TASK DESCRIPTION: Copy nothing but the lines below running from the line containing "Page size: 2001x1125." through the line containing "For every layout", both end lines included.

TASK DATA:
* * *
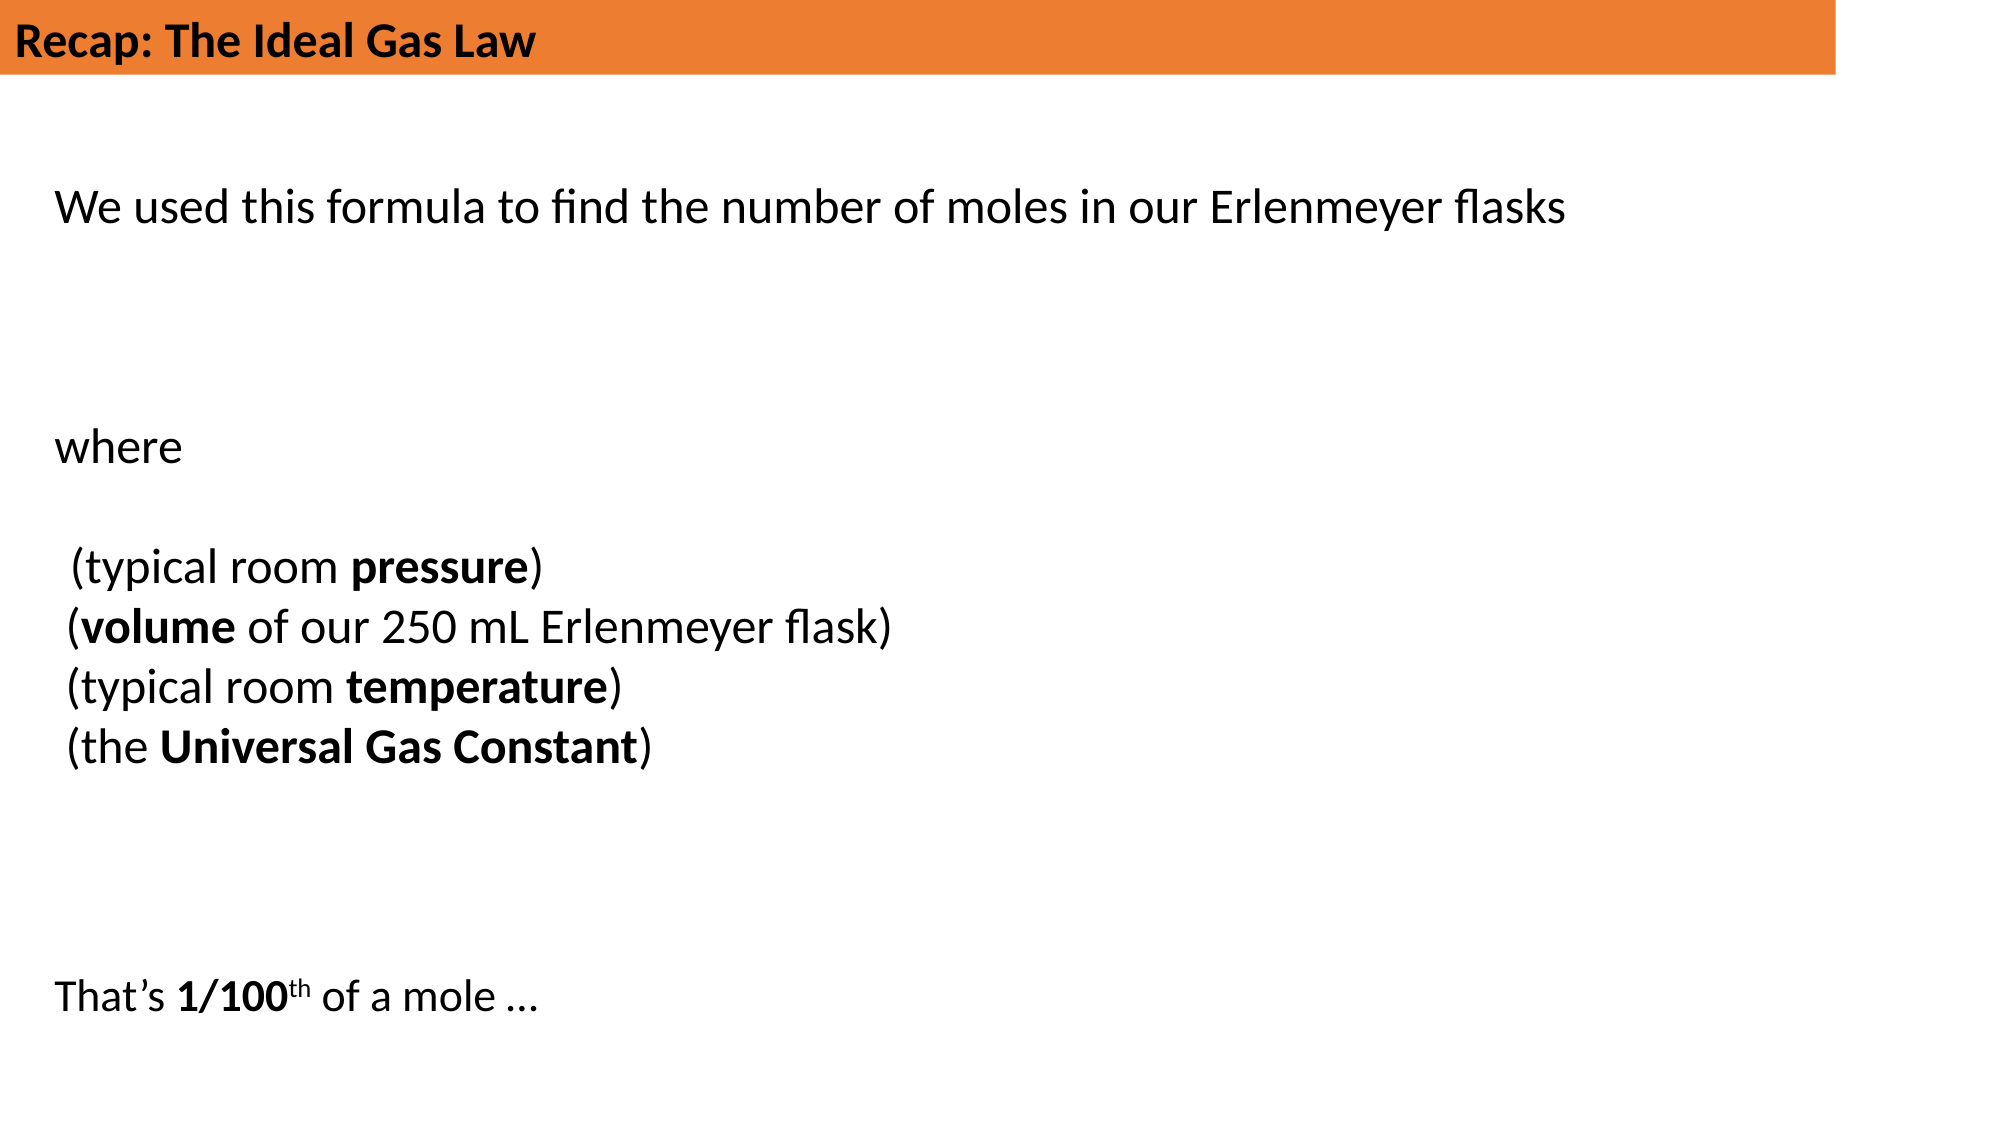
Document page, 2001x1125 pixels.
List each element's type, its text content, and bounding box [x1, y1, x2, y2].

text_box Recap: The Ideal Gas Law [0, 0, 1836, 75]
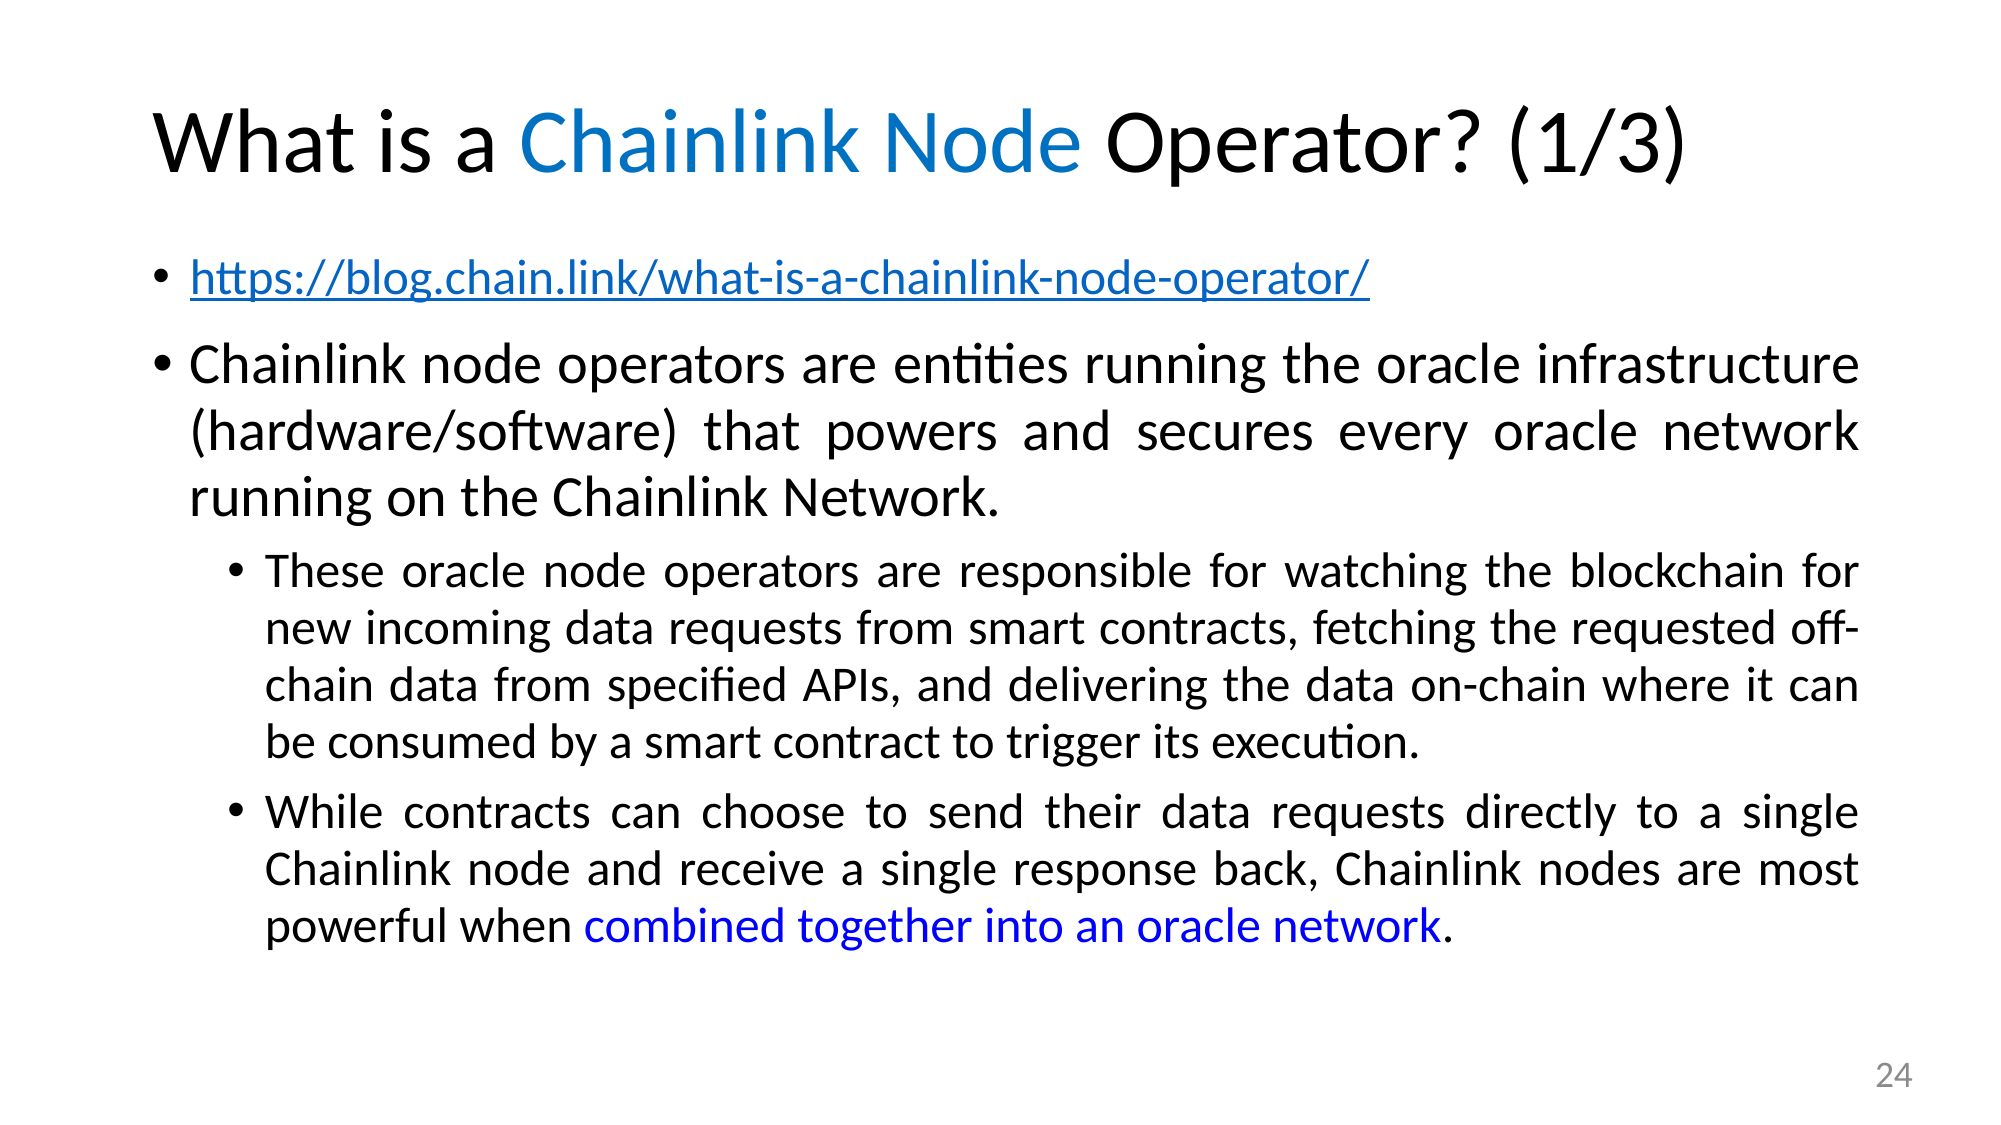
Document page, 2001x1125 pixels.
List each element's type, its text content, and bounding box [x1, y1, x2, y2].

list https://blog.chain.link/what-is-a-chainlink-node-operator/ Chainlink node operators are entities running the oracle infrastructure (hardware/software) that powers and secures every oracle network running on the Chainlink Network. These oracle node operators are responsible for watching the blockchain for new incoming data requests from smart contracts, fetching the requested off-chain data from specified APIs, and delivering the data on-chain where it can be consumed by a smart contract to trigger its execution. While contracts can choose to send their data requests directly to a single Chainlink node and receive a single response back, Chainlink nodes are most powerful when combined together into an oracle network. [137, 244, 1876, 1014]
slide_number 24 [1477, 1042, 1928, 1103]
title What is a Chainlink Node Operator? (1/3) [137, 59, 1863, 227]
* * *
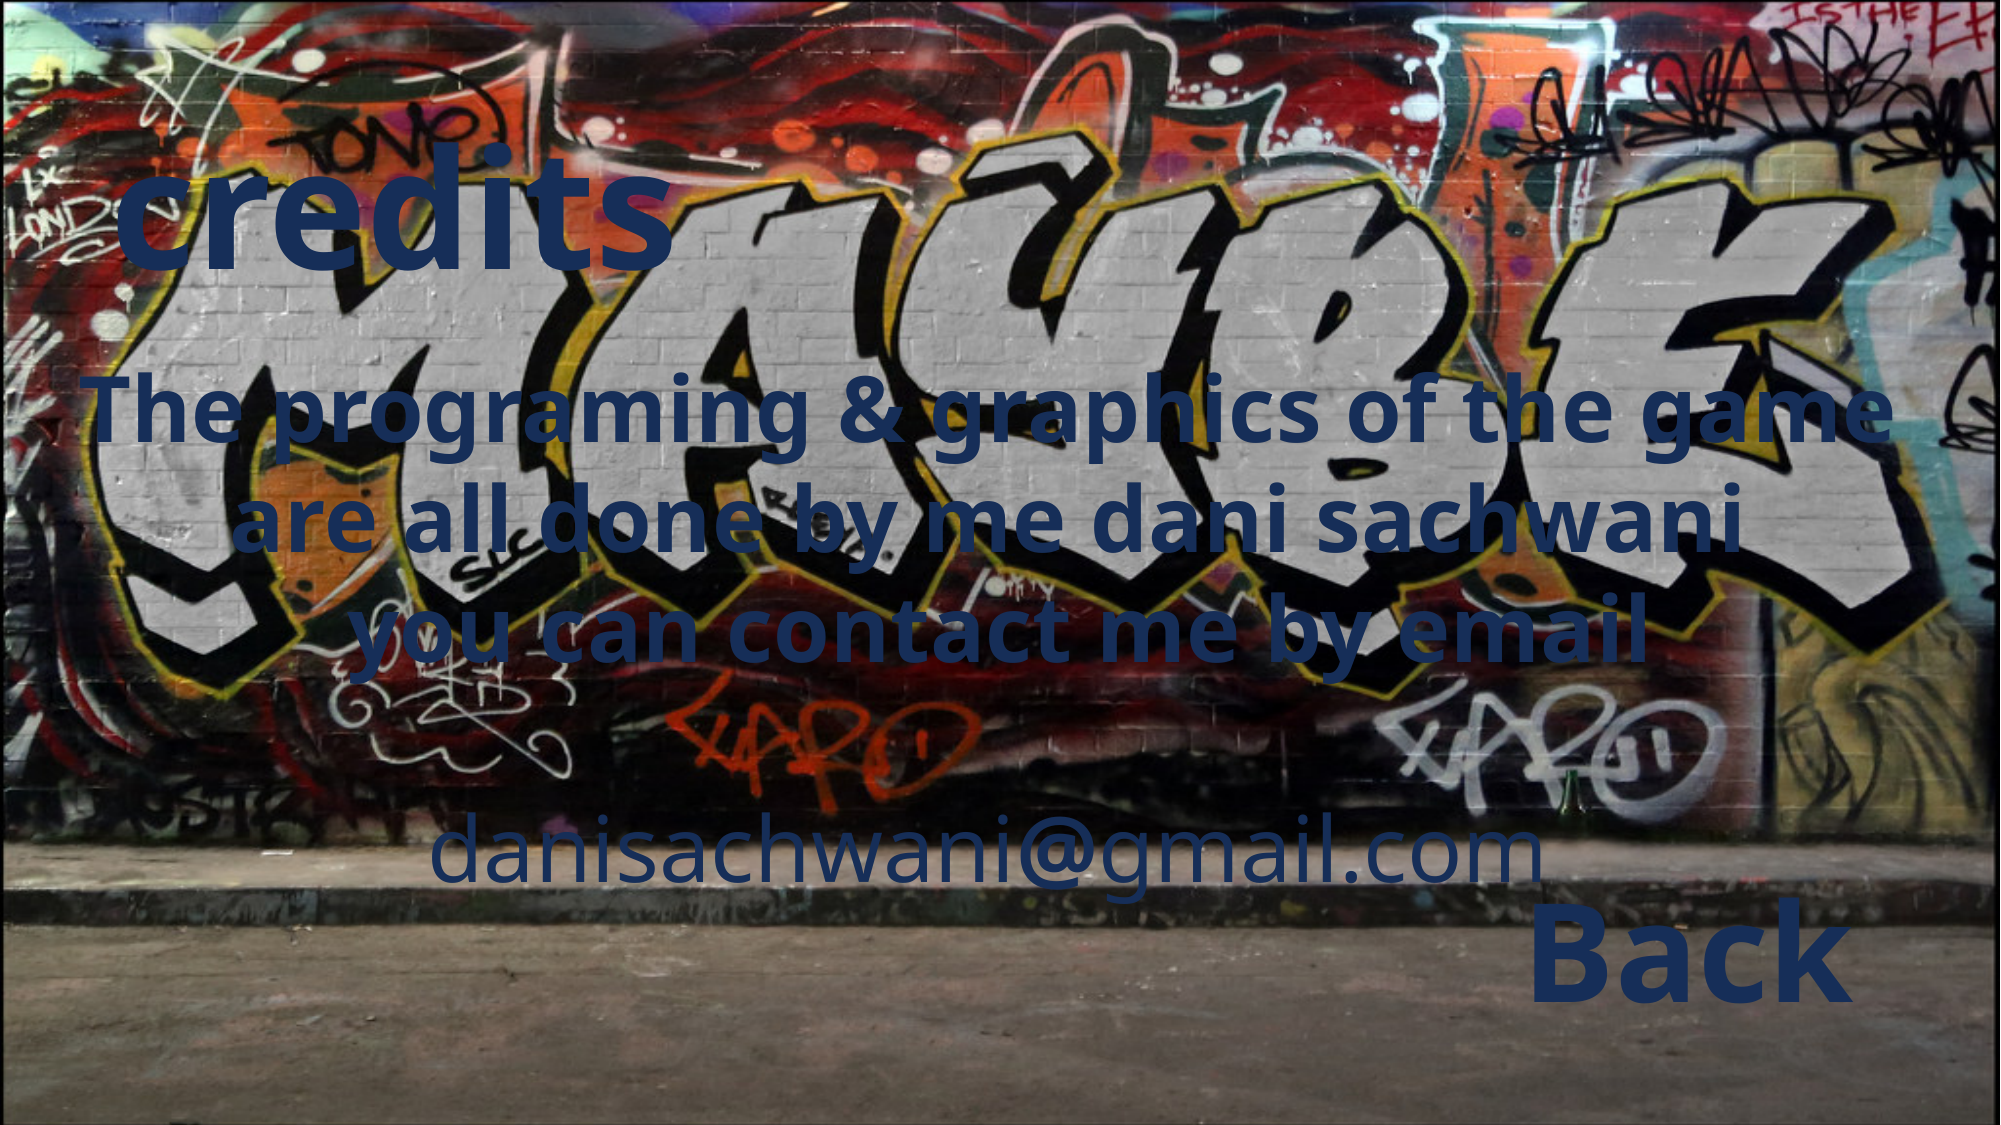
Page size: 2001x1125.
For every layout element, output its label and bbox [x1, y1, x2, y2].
* * *
WORKED SOLUTION:
Page size: 2001x1125.
For every layout element, output its label and bbox [x1, y1, x2, y2].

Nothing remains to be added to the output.